能登半島地震で被災 輪島塗作家・小西紋野「一回しかない人生。蒔絵にかけたい」避難生活で復興に取り組む今を追う
1つの作品を作るのに1年ほどかかるので、今のうちにできること、例えばアイデアをあたためたり、他の工程を担当する職人さんのところに打ち合わせに行ったりなど準備をしておいて、下の子が保育園に行けるようになったら蒔絵に取りかかりたいと思っています。 ── 出産して子育て中も、そのままお仕事は続けられているということですね。 小西さん:小さいうちから預けるのは子どもにとって寂しいかな、と悩んだりもしましたが、「ここで中断してしまうよりは、自分がしっかり仕事を続けて、少し大きくなったら自分の仕事を見てもらう方がいいかな」と思いました。夫が漆のことも含めて理解してくれているので、できていることだと思っています。
■手を動かして作ることが輪島塗の復興につながる ── 元旦早々に震災に遭われ、本当に大変だったと思います。当時はどのような状況でしたか? 小西さん:私と夫と子ども達は自宅のアパートに、義父は朝市通りの店舗兼住宅にいました。

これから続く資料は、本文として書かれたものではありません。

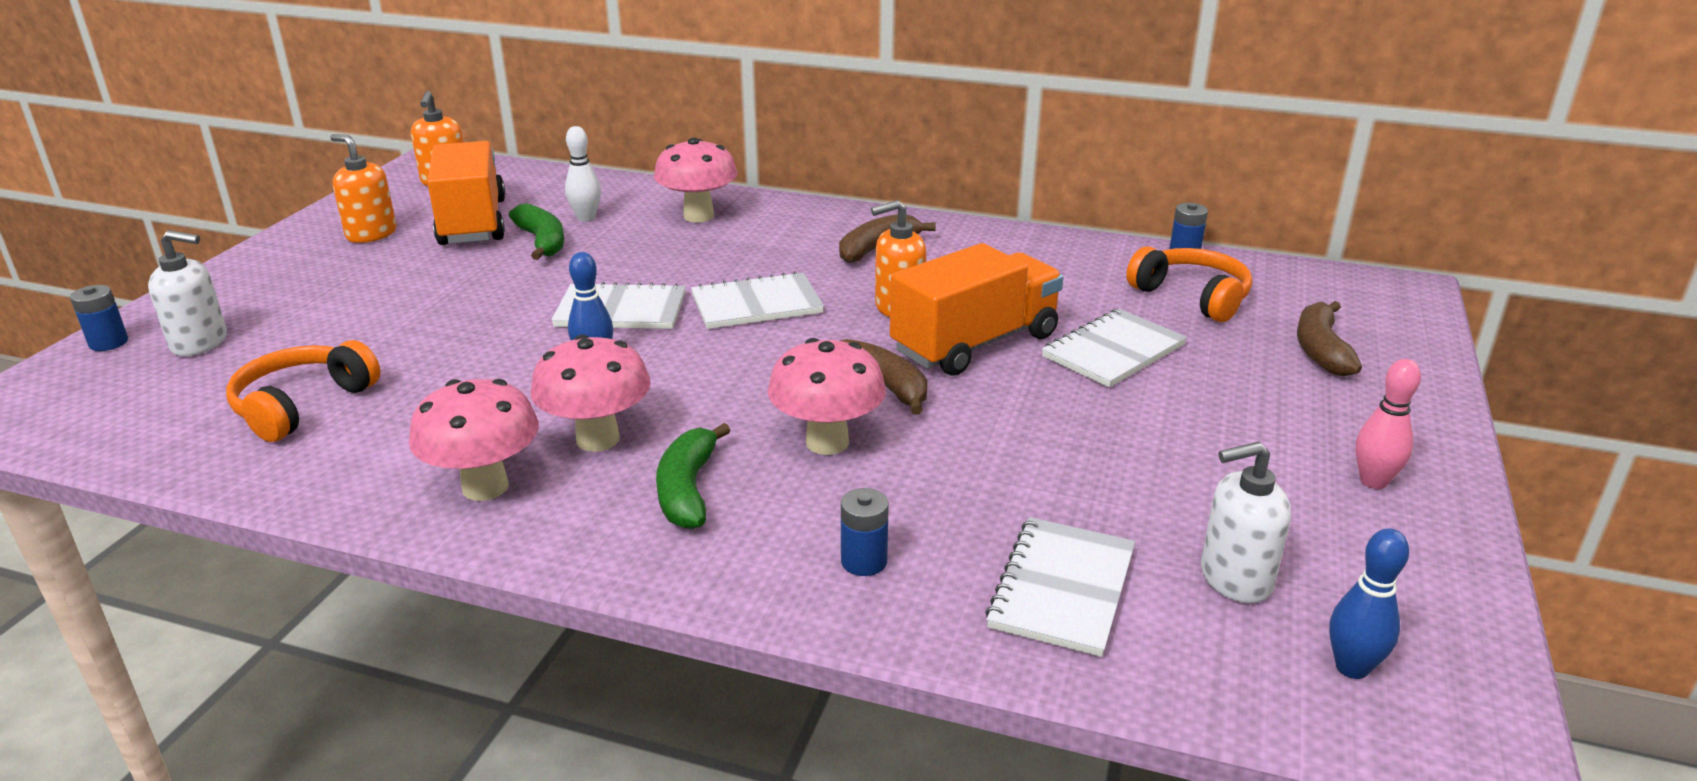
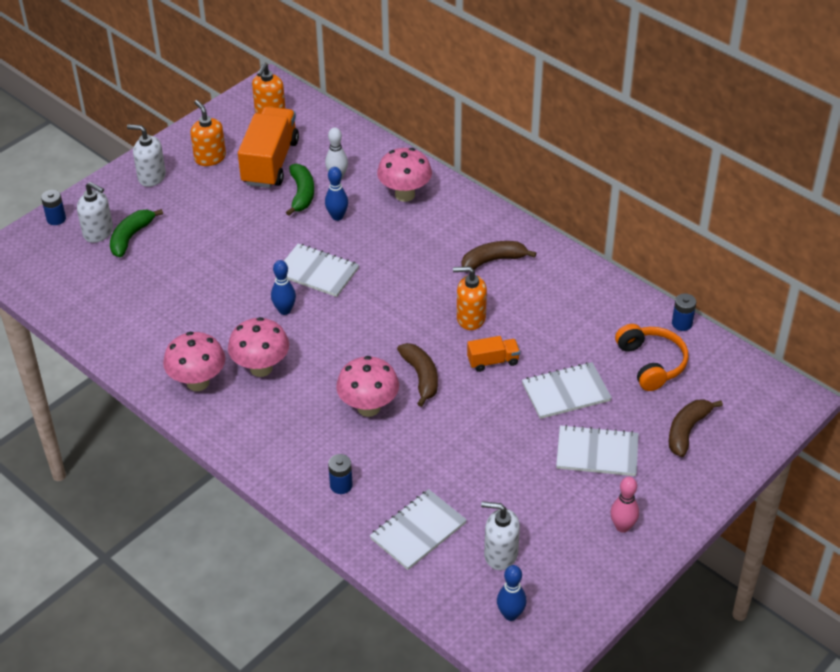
camera: 25 degrees right, 15 degrees up
orange headphones [226,340,381,442] -> none
green banana [656,423,731,529] -> green banana moved to [110,209,163,257]
white notebook [691,271,824,329] -> white notebook moved to [556,425,638,476]
orange truck [890,243,1063,376] -> orange truck [467,336,520,372], size x0.48
none -> white soap dispenser [127,124,166,187]
none -> blue bowling pin [325,167,348,221]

地震後、義父は津波の恐れがあるのですぐ避難し、私達は道路が寸断されて車で移動するのが不可能だったので、アパートの敷地内で車中泊しました。アパートは高台にあるので1日目は輪島の町の様子がわからず、次の日に初めて全体の被害の大きさを知りました。
火災が発生し、夜7時くらいに義父から連絡があったときは、「まだうちから遠い」ということでしたが、10時前頃にもう一度電話がかかってきて、「5, 6軒先が燃えているからうちも燃える」と。あわてて夫が、歩いて朝市に行き義父と会いました。今考えると義父も店に火が移る前に物を運び出すことができたのではと思いますが、当時はあまりの事態に茫然として、通帳と印鑑を持って出ることしか思いつかなかったようです。 2日目も車は出せない状況でしたが、「このままここにいても助けがいつ来るかわからない」と思い、山を歩いており、1時間ぐらいかけて避難所に行きました。